Formulir Rekening Buku Besar



Menurut Mulyadi (1993:57), di atas sudah disebutkan bahwa rekening buku besar umumnya berbentuk T, yang merupakan catatan akuntansi yang dibagi dua secara vertikal, sebelah kiri disebut debit, dan sebelah kanan disebut kredit. Ada berbagai variasi bentuk formulir rekening buku besar :
1.      Rekening dengan debit lebar (wide debit ledger).
2.      Rekening biasa (regular ledger).
3.      Rekening berkolom saldo di tengah (center balance ledger).
4.      Rekening berkolom saldo (balance ledger).
5.      Rekening ganda berkolom saldo (double ledger with balance ledger).
6.      Rekening dengan saldo lama dan saldo baru (old and new balance ledger).
Rekening dengan Debit Lebar. Bentuk rekening ini menyediakan kolom "keterangan" pada sebelah debit lebih lebar bila dibandingkan dengan kolom "keterangan" pada sebelah kredit. Hal ini dilakukan karena penjelasan yang bersangkutan dengan transaksi pendebitan lebih banyak bila dibandingkan dengan penjelasan yang ber­sangkutan dengan transaksi pengkreditan, dan jika penentuan saldonya perlu dilakukan secara periodik.

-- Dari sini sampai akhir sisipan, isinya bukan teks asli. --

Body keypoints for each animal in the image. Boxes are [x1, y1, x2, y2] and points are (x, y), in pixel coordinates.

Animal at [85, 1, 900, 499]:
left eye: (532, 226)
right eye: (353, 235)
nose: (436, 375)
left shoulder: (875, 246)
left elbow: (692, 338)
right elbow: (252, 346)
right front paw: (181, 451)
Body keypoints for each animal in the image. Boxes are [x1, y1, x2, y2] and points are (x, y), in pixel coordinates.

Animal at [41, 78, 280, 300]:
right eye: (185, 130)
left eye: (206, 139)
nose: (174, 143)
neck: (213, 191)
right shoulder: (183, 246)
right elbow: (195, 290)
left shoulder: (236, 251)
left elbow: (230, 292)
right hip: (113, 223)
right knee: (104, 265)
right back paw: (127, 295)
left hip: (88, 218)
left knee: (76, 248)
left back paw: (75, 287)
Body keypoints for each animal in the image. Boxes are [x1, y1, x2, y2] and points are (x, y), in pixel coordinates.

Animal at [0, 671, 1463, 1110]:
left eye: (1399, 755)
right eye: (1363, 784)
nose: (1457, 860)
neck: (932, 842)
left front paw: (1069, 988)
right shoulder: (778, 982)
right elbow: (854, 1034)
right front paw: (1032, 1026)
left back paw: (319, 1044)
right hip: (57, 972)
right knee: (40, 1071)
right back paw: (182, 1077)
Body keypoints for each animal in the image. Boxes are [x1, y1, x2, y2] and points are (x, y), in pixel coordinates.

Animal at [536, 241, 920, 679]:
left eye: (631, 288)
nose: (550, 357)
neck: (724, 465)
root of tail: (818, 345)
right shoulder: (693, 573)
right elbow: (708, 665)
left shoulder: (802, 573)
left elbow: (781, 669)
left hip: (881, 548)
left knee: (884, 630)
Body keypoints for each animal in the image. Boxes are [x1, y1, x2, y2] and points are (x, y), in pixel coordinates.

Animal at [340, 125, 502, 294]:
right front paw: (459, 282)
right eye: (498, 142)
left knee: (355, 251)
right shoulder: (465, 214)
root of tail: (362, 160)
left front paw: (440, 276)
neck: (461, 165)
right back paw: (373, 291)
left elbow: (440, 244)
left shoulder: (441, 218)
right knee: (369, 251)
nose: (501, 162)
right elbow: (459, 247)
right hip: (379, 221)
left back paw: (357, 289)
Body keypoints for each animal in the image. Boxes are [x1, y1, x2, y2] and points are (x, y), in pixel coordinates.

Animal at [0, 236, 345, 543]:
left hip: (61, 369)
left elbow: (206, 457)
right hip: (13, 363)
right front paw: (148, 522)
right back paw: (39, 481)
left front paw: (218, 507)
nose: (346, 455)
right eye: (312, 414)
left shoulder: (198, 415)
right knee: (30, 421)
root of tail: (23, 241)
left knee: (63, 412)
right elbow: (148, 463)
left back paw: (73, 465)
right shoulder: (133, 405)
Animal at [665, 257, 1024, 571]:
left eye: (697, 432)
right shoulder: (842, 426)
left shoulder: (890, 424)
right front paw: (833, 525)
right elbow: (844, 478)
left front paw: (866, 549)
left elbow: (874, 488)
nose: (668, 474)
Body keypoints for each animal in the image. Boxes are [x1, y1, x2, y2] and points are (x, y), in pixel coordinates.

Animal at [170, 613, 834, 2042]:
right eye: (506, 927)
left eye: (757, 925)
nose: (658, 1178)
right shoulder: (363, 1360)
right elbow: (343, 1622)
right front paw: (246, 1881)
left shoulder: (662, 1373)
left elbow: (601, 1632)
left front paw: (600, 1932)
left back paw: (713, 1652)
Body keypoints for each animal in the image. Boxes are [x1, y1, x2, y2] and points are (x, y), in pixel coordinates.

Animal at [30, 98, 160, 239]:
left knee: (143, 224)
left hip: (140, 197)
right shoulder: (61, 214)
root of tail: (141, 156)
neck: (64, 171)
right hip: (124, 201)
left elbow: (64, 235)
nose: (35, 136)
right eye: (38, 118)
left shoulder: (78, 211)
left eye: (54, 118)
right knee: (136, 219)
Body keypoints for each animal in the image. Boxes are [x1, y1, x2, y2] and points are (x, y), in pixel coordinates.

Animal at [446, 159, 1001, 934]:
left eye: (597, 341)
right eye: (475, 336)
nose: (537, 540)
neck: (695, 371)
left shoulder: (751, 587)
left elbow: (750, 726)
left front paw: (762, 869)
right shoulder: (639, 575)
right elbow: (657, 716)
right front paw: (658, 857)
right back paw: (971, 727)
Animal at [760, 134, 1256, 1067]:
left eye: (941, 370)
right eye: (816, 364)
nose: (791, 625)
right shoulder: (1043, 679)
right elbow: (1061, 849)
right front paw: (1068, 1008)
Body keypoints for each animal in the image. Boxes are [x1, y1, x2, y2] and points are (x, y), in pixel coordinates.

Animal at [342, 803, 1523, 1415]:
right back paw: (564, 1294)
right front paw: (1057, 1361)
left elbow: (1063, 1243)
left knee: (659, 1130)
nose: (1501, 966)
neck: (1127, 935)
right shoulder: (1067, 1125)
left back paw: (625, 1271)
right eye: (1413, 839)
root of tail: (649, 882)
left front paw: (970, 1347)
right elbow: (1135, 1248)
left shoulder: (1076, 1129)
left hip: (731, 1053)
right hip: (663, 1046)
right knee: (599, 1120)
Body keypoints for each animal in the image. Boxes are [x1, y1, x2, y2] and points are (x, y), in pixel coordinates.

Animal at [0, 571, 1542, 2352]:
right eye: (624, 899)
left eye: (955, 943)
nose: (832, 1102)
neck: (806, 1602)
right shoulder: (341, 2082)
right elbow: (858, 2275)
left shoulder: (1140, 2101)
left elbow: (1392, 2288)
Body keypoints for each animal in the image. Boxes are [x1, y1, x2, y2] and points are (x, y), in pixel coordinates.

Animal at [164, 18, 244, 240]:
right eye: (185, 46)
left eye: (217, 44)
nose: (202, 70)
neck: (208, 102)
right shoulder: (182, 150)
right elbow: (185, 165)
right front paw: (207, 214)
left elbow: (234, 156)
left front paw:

Rekening Biasa. Bentuk rekening ini sangat luas digunakan. Rekening ini mempunyai kolom "keterangan" yang sama lebar untuk sebelah debit maupun sebelah kredit. Umumnya rekening buku besar menggunakan bentuk rekening ini. Buku pembantu yang menggunakan bentuk rekening ini adalah : buku pembantu piutang dan buku pembantu utang.
Rekening Berkolom Saldo di Tengah. Bentuk rekening ini digunakan jika diperlukan informasi saldo rekening setiap saat, baik saldo debit maupun saldo kredit dan diperlukan penjelasan yang relatif sama banyaknya baik untuk transaksi pendebitan maupun transaksi pengkreditan. Kolom saldo diletakkan di tengah - tengah formulir rekening. Rekening pembantu piutang dan utang umumnya menggunakan bentuk formulir ini.
Rekening Berkolom Saldo. Bentuk rekening ini digunakan jika diperlukan penjelasan yang banyak, baik untuk transaksi pendebitan maupun pengkreditan, dan jika diperlukan informasi saldo berjalan setiap saat. Kolom saldo diletakkan di sebelah kanan untuk memudahkan penyusunan neraca sisa. Untuk menunjukkan apakah saldo yang tercantum dalam kolom "saldo" merupakan saldo debit atau saldo kredit.
Rekening Ganda Berkolom Saldo. Bentuk rekening ini digunakan jika hanya diperlukan penjelasan singkat untuk setiap transaksi pendebitan atau pengkreditan, jika diperlukan informasi saldo berjalan setiap saat, dan jika rekening sangat aktif dipakai.
Rekening dengan Kolom Saldo Lama dan Saldo Baru. Rekening ini biasanya digunakan jika perusahaan menggunakan mesin pembukuan sebagai alat postingnya. Operasi posting dengan mesin pembukuan memerlukan kegiatan penjemputan saldo lama (old balance pick up) untuk memungkinkan mesin pembukuan dengan otomatis menghitung saldo baru. Oleh karena itu formulir rekening didesain dengan menyediakan kolom - kolom saldo lama dan saldo baru untuk memenuhi keperluan posting dengan mesin pembukuan tersebut.

2.1.8.2.   Kode Rekening 
Berikut ini merupakan definisi kode rekening menurut Mulyadi (1993:59). ”Kode adalah suatu kerangka (framework) yang menggunakan angka atau huruf atau kombinasi angka dan huruf untuk memberi tanda terhadap klasifikasi yang sebelumnya telah dibuat”.
Kode ini memudahkan identifikasi dan pembedaan elemen - elemen yang ada di dalam suatu klasifikasi.